For the first time, a plate is missing from the scans of Ackermann’s I’ve downloaded via Archive.org. The September 1813 edition scanned includes plate 19, “Evening costume,” but the page where plate 20, “Promenade Costume,” should be is blank. A victim of the habit of people cutting the plates out of magazines, even those in library collections, and selling them separately? Today such prints can be purchased for between $30 and $60 from rare print dealers online.

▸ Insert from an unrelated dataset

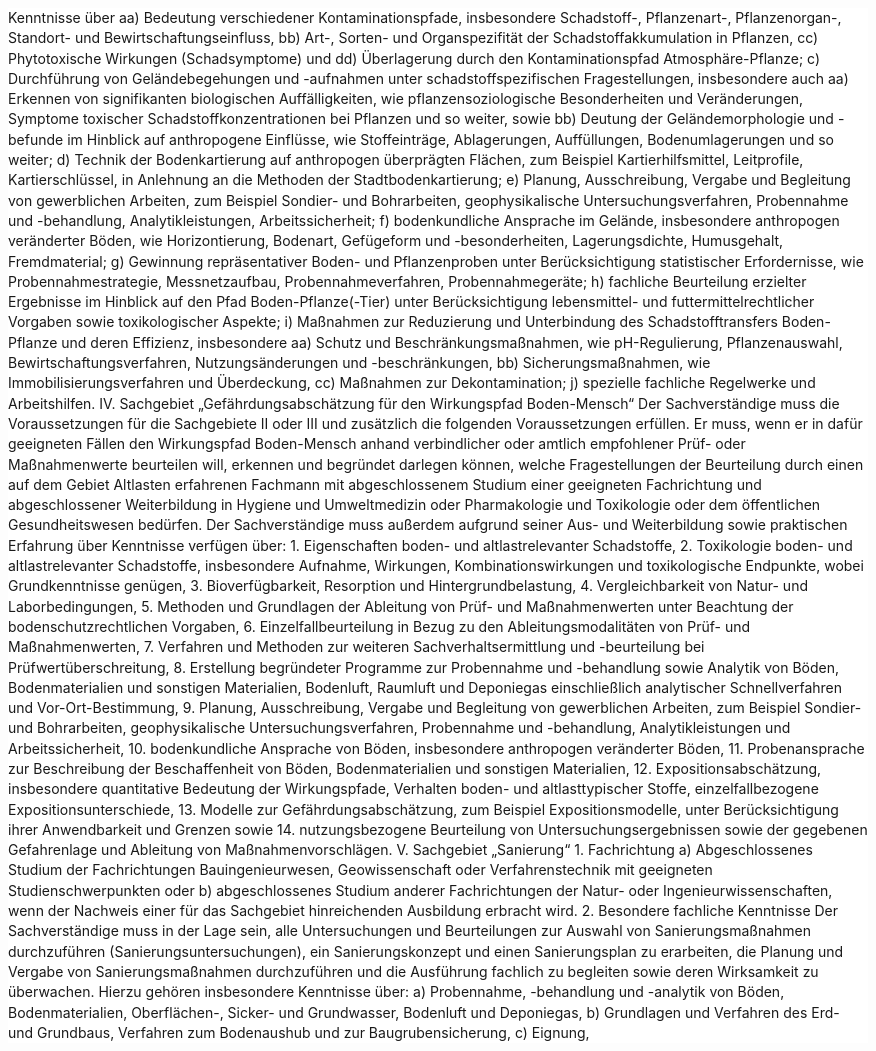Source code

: Kenntnisse über  aa) Bedeutung verschiedener Kontaminationspfade, insbesondere Schadstoff-, Pflanzenart-, Pflanzenorgan-, Standort- und Bewirtschaftungseinfluss,  bb) Art-, Sorten- und Organspezifität der Schadstoffakkumulation in Pflanzen,  cc) Phytotoxische Wirkungen (Schadsymptome) und  dd) Überlagerung durch den Kontaminationspfad Atmosphäre-Pflanze; c) Durchführung von Geländebegehungen und -aufnahmen unter schadstoffspezifischen Fragestellungen, insbesondere auch  aa) Erkennen von signifikanten biologischen Auffälligkeiten, wie pflanzensoziologische Besonderheiten und Veränderungen, Symptome toxischer Schadstoffkonzentrationen bei Pflanzen und so weiter, sowie  bb) Deutung der Geländemorphologie und -befunde im Hinblick auf anthropogene Einflüsse, wie Stoffeinträge, Ablagerungen, Auffüllungen, Bodenumlagerungen und so weiter; d) Technik der Bodenkartierung auf anthropogen überprägten Flächen, zum Beispiel Kartierhilfsmittel, Leitprofile, Kartierschlüssel, in Anlehnung an die Methoden der Stadtbodenkartierung; e) Planung, Ausschreibung, Vergabe und Begleitung von gewerblichen Arbeiten, zum Beispiel Sondier- und Bohrarbeiten, geophysikalische Untersuchungsverfahren, Probennahme und -behandlung, Analytikleistungen, Arbeitssicherheit; f) bodenkundliche Ansprache im Gelände, insbesondere anthropogen veränderter Böden, wie Horizontierung, Bodenart, Gefügeform und -besonderheiten, Lagerungsdichte, Humusgehalt, Fremdmaterial; g) Gewinnung repräsentativer Boden- und Pflanzenproben unter Berücksichtigung statistischer Erfordernisse, wie Probennahmestrategie, Messnetzaufbau, Probennahmeverfahren, Probennahmegeräte; h) fachliche Beurteilung erzielter Ergebnisse im Hinblick auf den Pfad Boden-Pflanze(-Tier) unter Berücksichtigung lebensmittel- und futtermittelrechtlicher Vorgaben sowie toxikologischer Aspekte; i) Maßnahmen zur Reduzierung und Unterbindung des Schadstofftransfers Boden-Pflanze und deren Effizienz, insbesondere  aa) Schutz und Beschränkungsmaßnahmen, wie pH-Regulierung, Pflanzenauswahl, Bewirtschaftungsverfahren, Nutzungsänderungen und -beschränkungen,  bb) Sicherungsmaßnahmen, wie Immobilisierungsverfahren und Überdeckung,  cc) Maßnahmen zur Dekontamination; j) spezielle fachliche Regelwerke und Arbeitshilfen. IV. Sachgebiet „Gefährdungsabschätzung für den Wirkungspfad Boden-Mensch“ Der Sachverständige muss die Voraussetzungen für die Sachgebiete II oder III und zusätzlich die folgenden Voraussetzungen erfüllen. Er muss, wenn er in dafür geeigneten Fällen den Wirkungspfad Boden-Mensch anhand verbindlicher oder amtlich empfohlener Prüf- oder Maßnahmenwerte beurteilen will, erkennen und begründet darlegen können, welche Fragestellungen der Beurteilung durch einen auf dem Gebiet Altlasten erfahrenen Fachmann mit abgeschlossenem Studium einer geeigneten Fachrichtung und abgeschlossener Weiterbildung in Hygiene und Umweltmedizin oder Pharmakologie und Toxikologie oder dem öffentlichen Gesundheitswesen bedürfen. Der Sachverständige muss außerdem aufgrund seiner Aus- und Weiterbildung sowie praktischen Erfahrung über Kenntnisse verfügen über: 1. Eigenschaften boden- und altlastrelevanter Schadstoffe, 2. Toxikologie boden- und altlastrelevanter Schadstoffe, insbesondere Aufnahme, Wirkungen, Kombinationswirkungen und toxikologische Endpunkte, wobei Grundkenntnisse genügen, 3. Bioverfügbarkeit, Resorption und Hintergrundbelastung, 4. Vergleichbarkeit von Natur- und Laborbedingungen, 5. Methoden und Grundlagen der Ableitung von Prüf- und Maßnahmenwerten unter Beachtung der bodenschutzrechtlichen Vorgaben, 6. Einzelfallbeurteilung in Bezug zu den Ableitungsmodalitäten von Prüf- und Maßnahmenwerten, 7. Verfahren und Methoden zur weiteren Sachverhaltsermittlung und -beurteilung bei Prüfwertüberschreitung, 8. Erstellung begründeter Programme zur Probennahme und -behandlung sowie Analytik von Böden, Bodenmaterialien und sonstigen Materialien, Bodenluft, Raumluft und Deponiegas einschließlich analytischer Schnellverfahren und Vor-Ort-Bestimmung, 9. Planung, Ausschreibung, Vergabe und Begleitung von gewerblichen Arbeiten, zum Beispiel Sondier- und Bohrarbeiten, geophysikalische Untersuchungsverfahren, Probennahme und -behandlung, Analytikleistungen und Arbeitssicherheit, 10. bodenkundliche Ansprache von Böden, insbesondere anthropogen veränderter Böden, 11. Probenansprache zur Beschreibung der Beschaffenheit von Böden, Bodenmaterialien und sonstigen Materialien, 12. Expositionsabschätzung, insbesondere quantitative Bedeutung der Wirkungspfade, Verhalten boden- und altlasttypischer Stoffe, einzelfallbezogene Expositionsunterschiede, 13. Modelle zur Gefährdungsabschätzung, zum Beispiel Expositionsmodelle, unter Berücksichtigung ihrer Anwendbarkeit und Grenzen sowie 14. nutzungsbezogene Beurteilung von Untersuchungsergebnissen sowie der gegebenen Gefahrenlage und Ableitung von Maßnahmenvorschlägen. V. Sachgebiet „Sanierung“ 1. Fachrichtung a) Abgeschlossenes Studium der Fachrichtungen Bauingenieurwesen, Geowissenschaft oder Verfahrenstechnik mit geeigneten Studienschwerpunkten oder b) abgeschlossenes Studium anderer Fachrichtungen der Natur- oder Ingenieurwissenschaften, wenn der Nachweis einer für das Sachgebiet hinreichenden Ausbildung erbracht wird. 2. Besondere fachliche Kenntnisse Der Sachverständige muss in der Lage sein, alle Untersuchungen und Beurteilungen zur Auswahl von Sanierungsmaßnahmen durchzuführen (Sanierungsuntersuchungen), ein Sanierungskonzept und einen Sanierungsplan zu erarbeiten, die Planung und Vergabe von Sanierungsmaßnahmen durchzuführen und die Ausführung fachlich zu begleiten sowie deren Wirksamkeit zu überwachen. Hierzu gehören insbesondere Kenntnisse über: a) Probennahme, -behandlung und -analytik von Böden, Bodenmaterialien, Oberflächen-, Sicker- und Grundwasser, Bodenluft und Deponiegas, b) Grundlagen und Verfahren des Erd- und Grundbaus, Verfahren zum Bodenaushub und zur Baugrubensicherung, c) Eignung,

A Pinterest Board titled “1813” includes a (cropped) image of the print in question, so I’ve borrowed a copy from there. Our fashionable lady looks quite comfortable, reading her book with her “large Eastern parasol, with deep Chinese awning,” doesn’t she? I do wish the prints gave us a better idea of the shoes mentioned in the descriptions; I’d like to see if/how the “Roman shoe, or Spanish slipper” differed from a typical English lady’s slipper…

Plate 19, Vol X, no. lvii

Plate 20, Vol. X, no. lvii
The celebration of Wellington’s Vittoria victory continues to be a theme in this month’s fabric sample #3, a “unique and elegant article for ladies’ robes, pelisses, mantles, and scarfs, styled the Vittoria striped gauze.” I wonder what the drapers might have said, if you asked them why it was a “Vittoria” striped gauze?